Transcribe the records exactly. Pictures do not belong in the transcription.

RECORDS PROVIDED -
--------------------

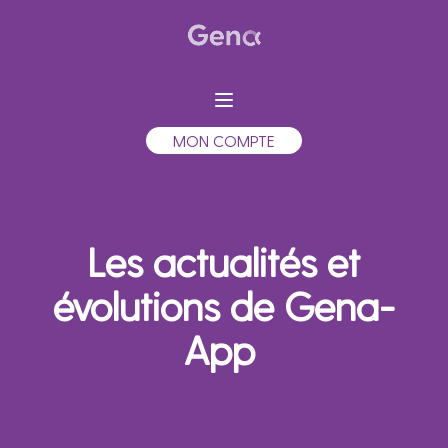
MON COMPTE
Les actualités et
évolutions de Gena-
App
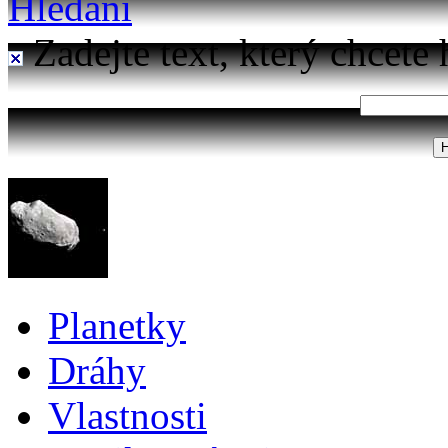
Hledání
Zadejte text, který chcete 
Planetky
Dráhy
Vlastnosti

--------------------

RESPONSE BOX -
MON COMPTE
Les actualités et
évolutions de Gena-
App
Hledání
Zadejte text, který chcete 
Planetky
Dráhy
Vlastnosti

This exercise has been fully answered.